Melissa is a Christian mental health therapist, wife and mommy of two. She works with children, teens, adults, and couples to better manage their distress and hopefully become closer to God in the process.

18 comments on “How to Stop Entitlement in Your Children

  1. Great information! There’s a lot of pointing blame at Millenials, which gets tiring because I’m a Millenial. I served in the military for 13 years, paid for my own college education, and started my own business. The problem, I believe, is how most Millenials were raised- to have things handed to them because their parents wanted more for them than they had as a child. As a new parent, I sympathize with that mentality, but I wasn’t raised like that and so I hope to not raise my child to feel entitled. Thanks for the great tips! I will definitely use them!

    • First, thank you for your service! I have a huge soft spot of all military members. I did my mental health internship at Offutt Air Force Base and loved it! Second, I agree. The kids are the way they are because of parenting. I truly believe it is well intended but it has major negative ramification! Thank you for stopping by! God Bless!

  2. I love this! I saw an entitlement mentality in the majority of Americans when I moved here to the U.S. from Guatemala. I was surprised that they had so much and felt entitled to other people’s money when they were squandering their own.

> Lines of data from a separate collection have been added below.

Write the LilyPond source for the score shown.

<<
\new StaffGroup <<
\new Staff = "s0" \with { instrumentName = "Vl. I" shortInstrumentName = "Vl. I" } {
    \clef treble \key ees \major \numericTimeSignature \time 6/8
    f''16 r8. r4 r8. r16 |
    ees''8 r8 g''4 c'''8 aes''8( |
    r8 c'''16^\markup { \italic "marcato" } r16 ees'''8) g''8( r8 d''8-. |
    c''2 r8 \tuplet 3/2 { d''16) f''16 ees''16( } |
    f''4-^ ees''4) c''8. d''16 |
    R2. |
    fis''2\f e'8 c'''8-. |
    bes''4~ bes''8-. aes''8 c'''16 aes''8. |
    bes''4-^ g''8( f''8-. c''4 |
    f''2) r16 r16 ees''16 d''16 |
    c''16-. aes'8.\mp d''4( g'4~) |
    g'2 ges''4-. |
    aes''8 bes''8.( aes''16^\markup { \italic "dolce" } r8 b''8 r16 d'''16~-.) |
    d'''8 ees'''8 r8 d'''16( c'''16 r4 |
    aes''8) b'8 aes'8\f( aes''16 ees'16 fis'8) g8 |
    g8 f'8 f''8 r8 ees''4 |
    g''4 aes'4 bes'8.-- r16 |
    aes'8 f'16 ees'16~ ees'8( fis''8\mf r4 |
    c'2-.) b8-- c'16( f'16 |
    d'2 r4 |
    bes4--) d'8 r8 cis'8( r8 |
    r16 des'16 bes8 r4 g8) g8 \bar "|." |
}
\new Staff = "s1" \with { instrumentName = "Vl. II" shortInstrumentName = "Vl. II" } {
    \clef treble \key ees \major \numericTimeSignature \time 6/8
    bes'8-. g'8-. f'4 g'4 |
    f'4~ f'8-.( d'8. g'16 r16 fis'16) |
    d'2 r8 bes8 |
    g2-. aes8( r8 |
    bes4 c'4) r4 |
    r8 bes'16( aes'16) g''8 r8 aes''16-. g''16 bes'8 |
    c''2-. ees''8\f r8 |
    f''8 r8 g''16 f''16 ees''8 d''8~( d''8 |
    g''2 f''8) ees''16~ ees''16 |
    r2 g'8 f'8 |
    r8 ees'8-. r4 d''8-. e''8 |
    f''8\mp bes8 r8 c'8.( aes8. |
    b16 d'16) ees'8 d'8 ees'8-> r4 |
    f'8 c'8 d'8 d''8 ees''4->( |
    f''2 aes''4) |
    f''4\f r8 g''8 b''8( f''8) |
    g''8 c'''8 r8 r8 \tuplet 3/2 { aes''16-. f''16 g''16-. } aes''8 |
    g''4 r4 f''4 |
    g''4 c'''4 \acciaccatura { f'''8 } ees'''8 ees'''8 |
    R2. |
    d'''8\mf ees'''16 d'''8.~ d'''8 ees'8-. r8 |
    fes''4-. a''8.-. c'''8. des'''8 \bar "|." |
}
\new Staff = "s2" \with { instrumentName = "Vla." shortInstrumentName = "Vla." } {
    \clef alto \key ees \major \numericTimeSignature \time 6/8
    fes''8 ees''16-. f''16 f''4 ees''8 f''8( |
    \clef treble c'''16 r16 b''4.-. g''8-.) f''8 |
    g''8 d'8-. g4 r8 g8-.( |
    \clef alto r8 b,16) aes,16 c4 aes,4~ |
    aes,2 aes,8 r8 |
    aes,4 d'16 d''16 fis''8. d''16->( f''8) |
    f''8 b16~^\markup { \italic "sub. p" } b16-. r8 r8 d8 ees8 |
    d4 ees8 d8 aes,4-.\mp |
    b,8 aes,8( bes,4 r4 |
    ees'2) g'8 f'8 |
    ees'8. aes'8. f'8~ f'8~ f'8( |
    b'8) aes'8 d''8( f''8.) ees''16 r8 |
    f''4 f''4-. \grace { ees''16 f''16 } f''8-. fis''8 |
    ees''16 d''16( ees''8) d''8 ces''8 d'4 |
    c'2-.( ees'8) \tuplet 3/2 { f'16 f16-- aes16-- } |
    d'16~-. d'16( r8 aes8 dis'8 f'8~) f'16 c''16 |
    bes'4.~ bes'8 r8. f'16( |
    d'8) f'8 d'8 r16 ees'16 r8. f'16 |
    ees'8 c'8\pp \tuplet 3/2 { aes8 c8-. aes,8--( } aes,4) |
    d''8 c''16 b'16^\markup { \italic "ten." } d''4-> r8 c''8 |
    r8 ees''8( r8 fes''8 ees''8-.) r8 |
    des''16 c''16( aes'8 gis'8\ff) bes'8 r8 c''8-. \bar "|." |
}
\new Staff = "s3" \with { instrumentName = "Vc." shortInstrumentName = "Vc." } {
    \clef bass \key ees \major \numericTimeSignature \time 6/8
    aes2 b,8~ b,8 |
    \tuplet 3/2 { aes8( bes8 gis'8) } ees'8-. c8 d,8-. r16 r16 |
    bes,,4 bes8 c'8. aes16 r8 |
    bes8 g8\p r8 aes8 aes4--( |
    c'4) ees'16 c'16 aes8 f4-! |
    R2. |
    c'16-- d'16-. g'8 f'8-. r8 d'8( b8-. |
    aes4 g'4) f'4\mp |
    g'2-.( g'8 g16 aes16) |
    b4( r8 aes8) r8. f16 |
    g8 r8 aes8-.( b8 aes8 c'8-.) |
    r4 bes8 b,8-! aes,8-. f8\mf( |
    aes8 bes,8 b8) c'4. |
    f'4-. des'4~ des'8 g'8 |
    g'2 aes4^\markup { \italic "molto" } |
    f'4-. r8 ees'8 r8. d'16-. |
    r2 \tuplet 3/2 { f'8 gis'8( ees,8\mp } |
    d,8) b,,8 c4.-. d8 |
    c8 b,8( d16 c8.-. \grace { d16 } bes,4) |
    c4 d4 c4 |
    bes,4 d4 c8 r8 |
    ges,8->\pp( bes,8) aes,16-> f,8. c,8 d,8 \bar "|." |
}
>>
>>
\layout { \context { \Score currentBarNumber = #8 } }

    I decided to teach my kids differently. Last year we took a Dave Ramsey course for teens, and all of it made perfect sense to my kids, because that is how we live.

    • It is so sad to see. I know every generation says the next one is worse but there really is a decline in responsibility and overall contentment with the children. Thank you for reading and commenting! God Bless!

  3. These are great tips. This is something that we have struggled with with our son. All of our other kids are very successful and responsible adults, but my son has struggled with supporting himself due to his feelings of entitlement. Last summer he ended up attending a failure to launch program where they helped him learn to stand on his own two feet. I really wish that he had gotten these lessons when he was young. Parents of younger kids, don’t miss out on these tips!

    • We all have our own strongholds and areas of weakness that we have to work through. It sounds like your son has made headway or at least realized he needs help. All the best for him and for you! It’s hard to watch your child struggle! God Bless!

  4. Nodding my head in agreement all the way through 🙂
    We love the financial peace program and teach our boys the concepts of save some, give some, spend some. They love the kids books.

    I also find myself often reminding then that needs and wants are not the same thing.
    Great post!

    • Thank you! I work with many families that are struggling with entitlement mentalities in their children and they often wonder where to start. Thank you again for reading and commenting. God Bless!

    • Thank you for such kind words! We started focusing on some of these principals from a very little age. I remember paying our daughter for helping me pick up sticks when she was about two! (probably about two quarters!)

  5. Excellent thoughts! I was raised this way and plan to raise my children this way but, as a millennial mom, it is almost something we are made to feel guilty about. Thank you for your insights!

    • I agree! I certainly can feel like I’m getting disapproving looks when I don’t allow my children to act in a certain way. I’m glad you enjoyed the post. God bless!

  6. This is so important. My mother and I were just discussing this yesterday. I am baffled by how parents refuse to teach this to their children and then as adults their children are still relying on them to get them out of messes that happen in college or work!

    Your tips are important things for children to learn.

    • I really believe parents are doing what they believe is best for their child in the moment but are failing to realize the negative ramifications as an adult. Thank you for reading and commenting! God Bless!